Polícia Civil conclui inquérito e apresenta resultados da Operação Cítrica que investigou fraudes na Prefeitura de Agudo

Dezessete pessoas, dentre ex-servidores públicos, empresários, ex-secretários e ex-prefeitos do Município de Agudo foram indiciados

nov 12, 2021

A Delegacia de Polícia de Agudo indiciou, nesta sexta-feira (12), 17 pessoas, dentre ex-servidores públicos, empresários, ex-secretários e ex-prefeitos do Município de Agudo. Os indiciamentos são decorrentes de cinco investigações policiais oriundos da deflagração da Operação Cítrica, no final de dezembro de 2020, que apurou crimes contra a Administração Pública. Conforme as investigações, uma empresa do ramo de internet teria sido constituída mediante o uso de uma pessoa laranja para ser beneficiada pela prestação de serviços de internet ao município, sendo que um dos reais proprietários era uma servidora pública como cargo comissionado do Município de Agudo, lotada no Setor de Informática.

As investigações apontam que a empresa foi constituída dessa forma para burlar vedações previstas na Lei de Licitações, buscando favorecê-la mediante dispensas indevidas de licitações e também uma fraude à licitação ocorrida no final de 2020, bem como a manutenção do poder político por parte dos investigados vinculados a sigla partidária. A Polícia Civil aponta a existência de associação criminosa com “um laranja”. Nesse sentido, as investigações também apontaram irregularidades na aquisição e instalação de torres de transmissão em favor da empresa, inclusive mediante o uso de máquinas públicas da secretaria de obras e agricultura para abertura de estradas e buracos para a colocação de torres. Além disso, foi constatado desvio de energia elétrica em benefício da empresa, paga às custas do erário público para sinal que era distribuído pela empresa.

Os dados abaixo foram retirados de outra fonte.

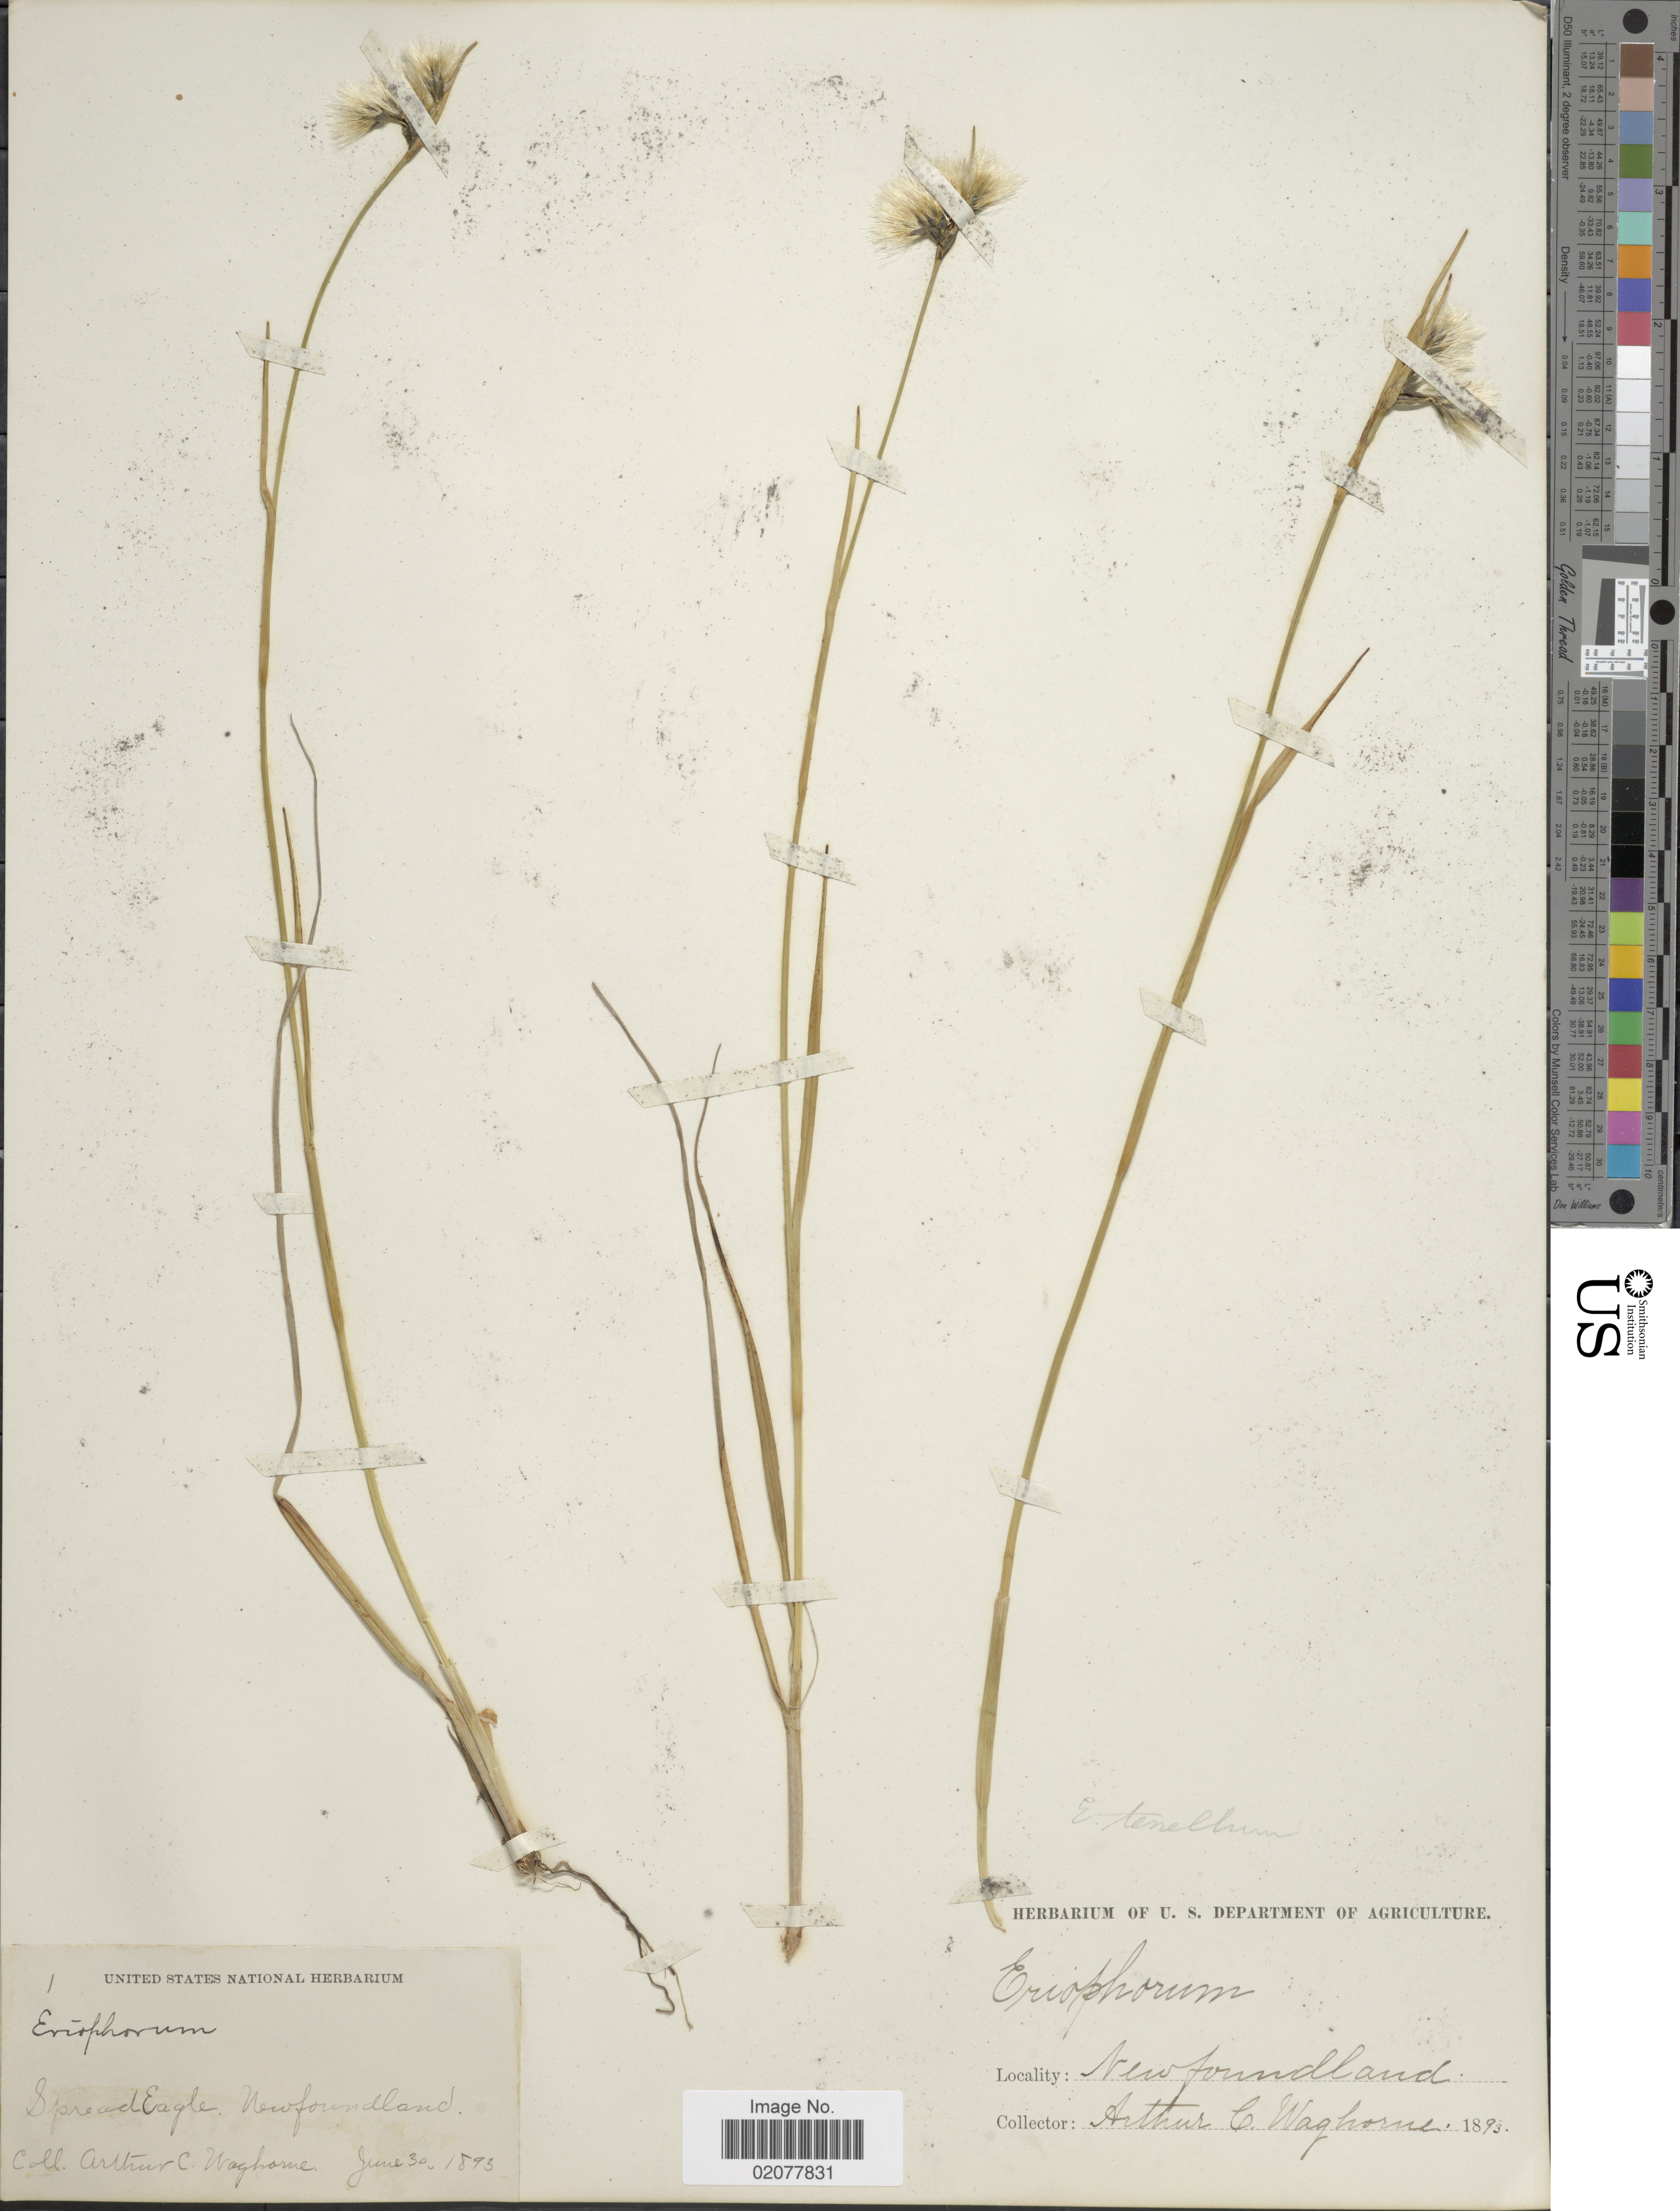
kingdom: Plantae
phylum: Tracheophyta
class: Liliopsida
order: Poales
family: Cyperaceae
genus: Eriophorum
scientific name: Eriophorum tenellum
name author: Nutt.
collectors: A. Waghorne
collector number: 1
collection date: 1893-06-30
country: Canada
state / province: Newfoundland and Labrador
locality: Spread Eagle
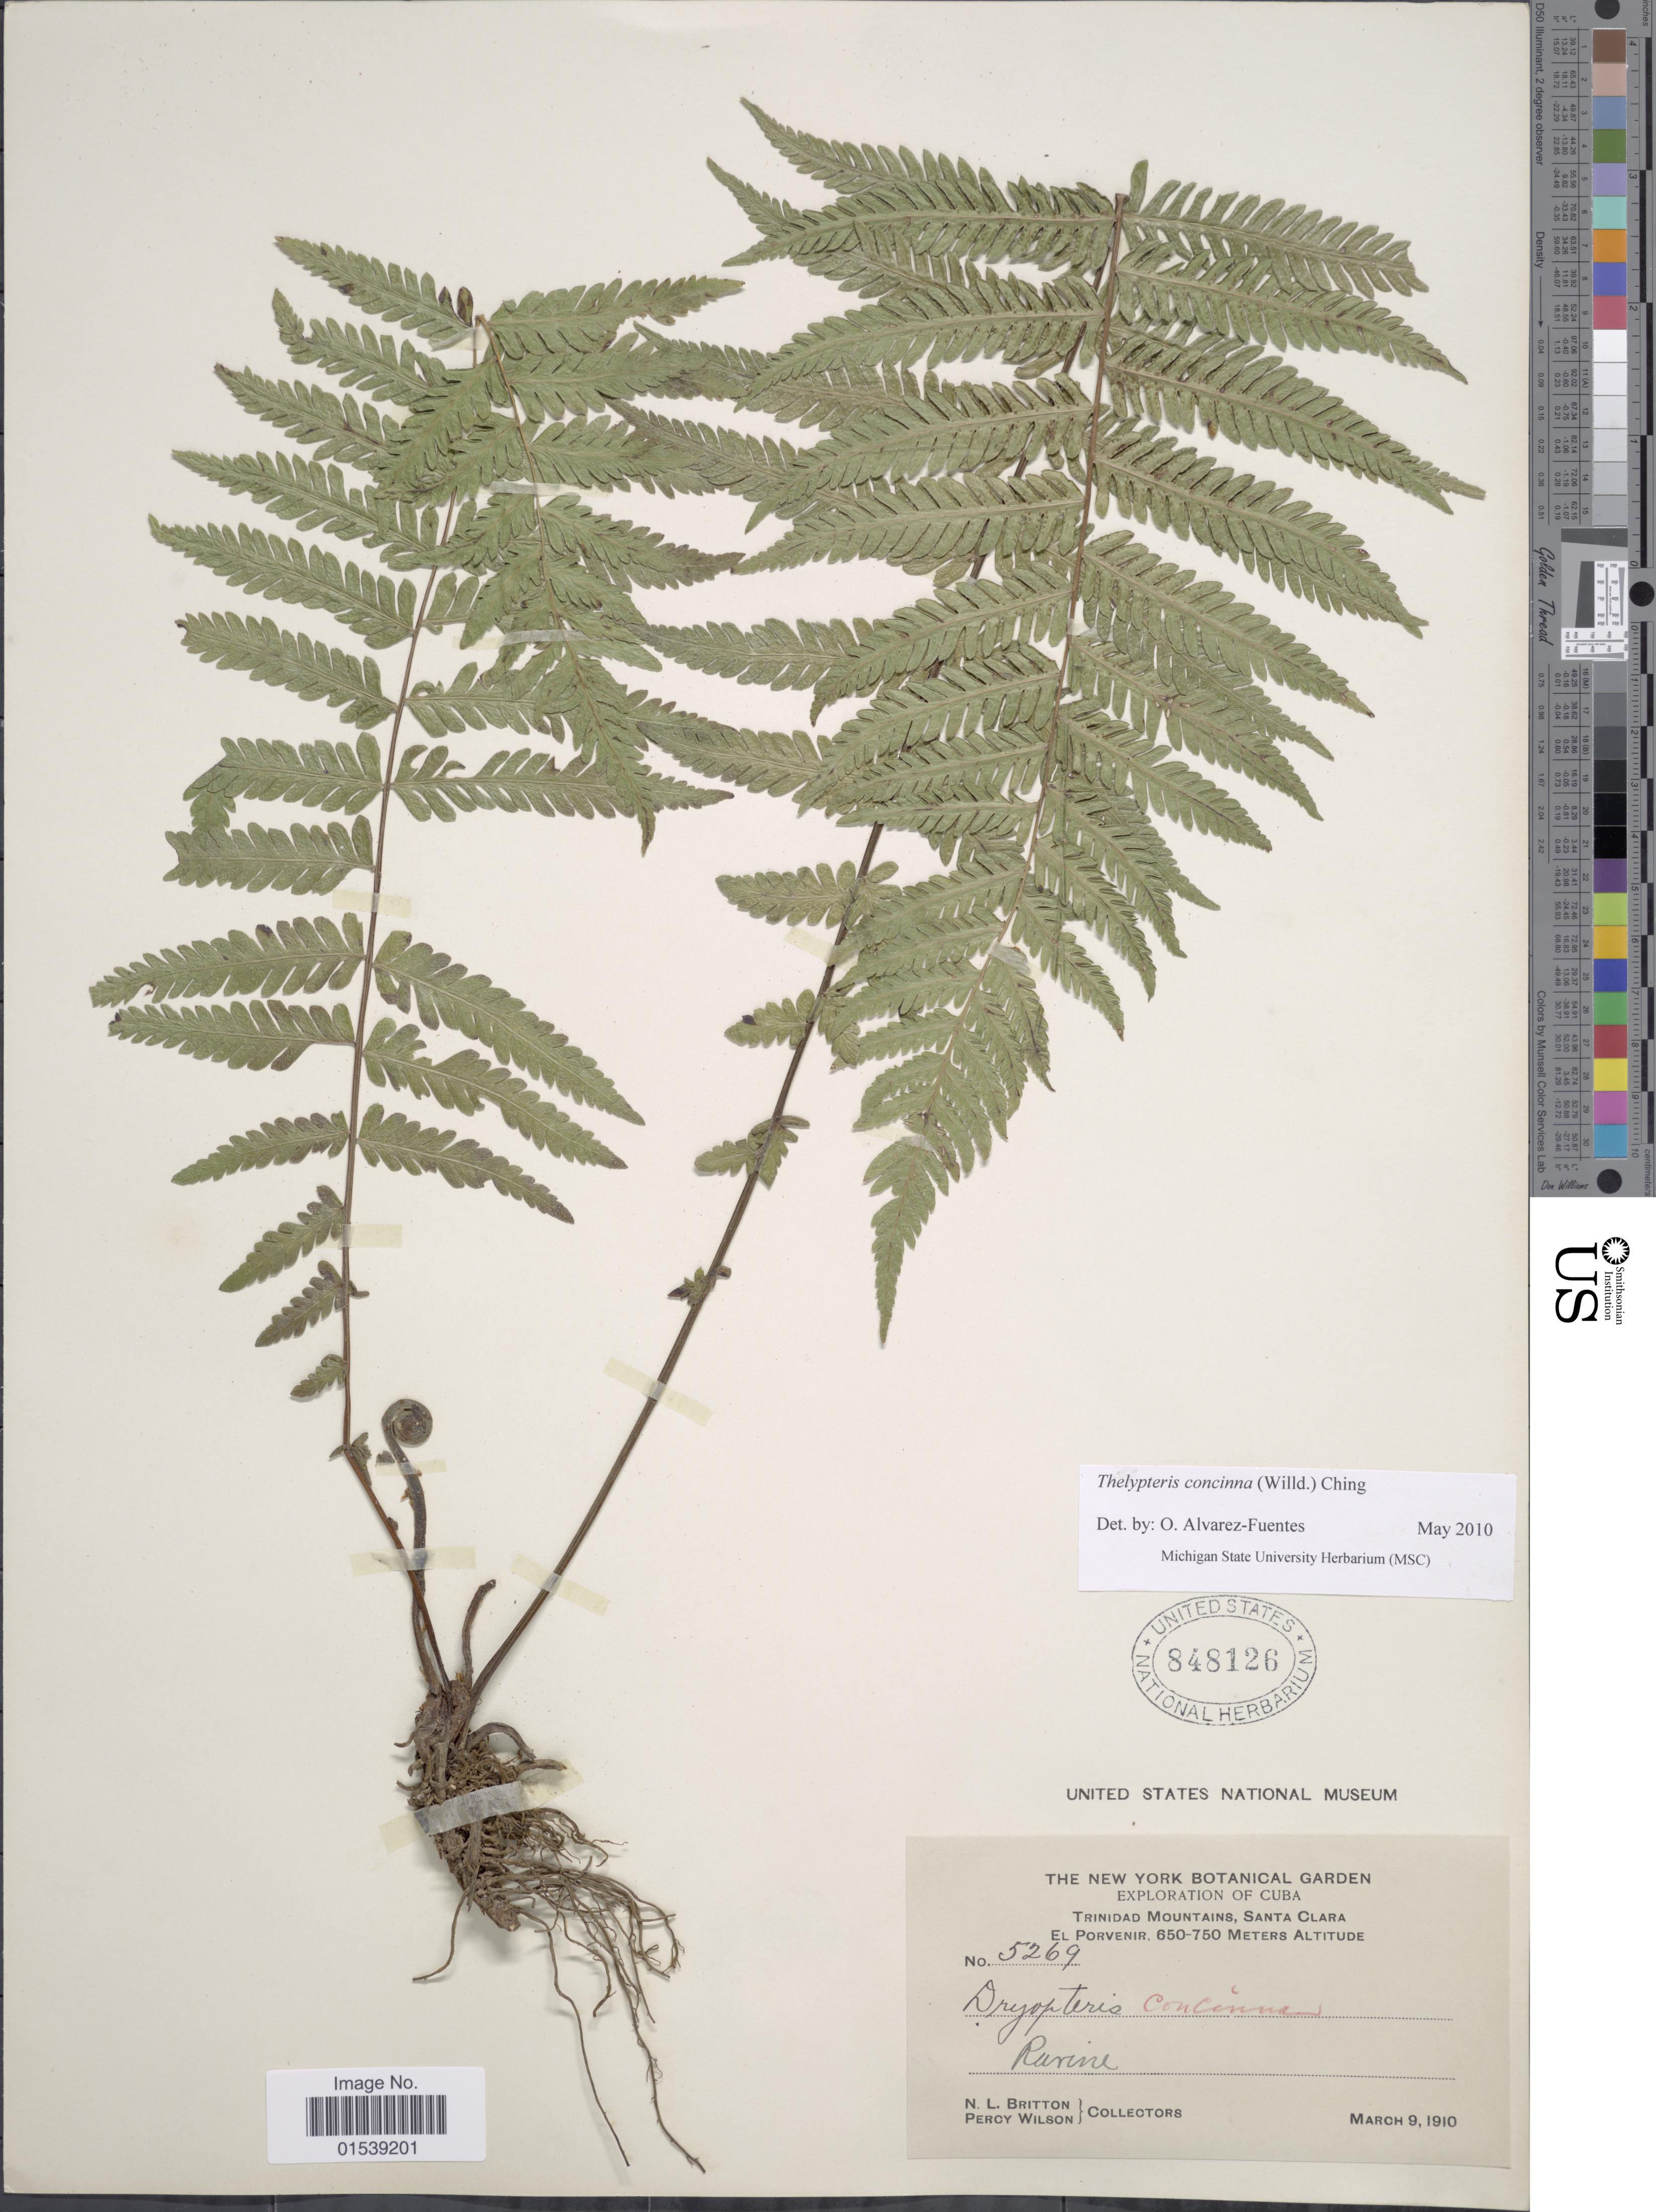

Também foi constatada a apropriação de computadores de uma escola do interior do município por parte do empresário e da servidora comissionada. Ainda, conforme a Polícia Civil, um ex-secretário de agricultura também teria solicitado internet grátis por um ano em troca dos indevidos benefícios dados para a empresa, notadamente a aquisição das torres pelo poder público e o uso de maquinário público. As investigações também apontaram a utilização indevida, com autorização do Chefe do Executivo à época, de uma ambulância da secretaria de saúde para trazer um equipamento da empresa de Porto Alegre a Agudo.

Ainda, durante as investigações uma testemunha teria sido ameaçada por alguns investigados, bem como foi registrado um ataque informático relacionado aos crimes, que motivaram a deflagração da Operação Cítrica II – Cavalo de Troia, ocorrida em fevereiro deste ano, em virtude de possíveis represálias a outra empresa de fornecimento de Internet.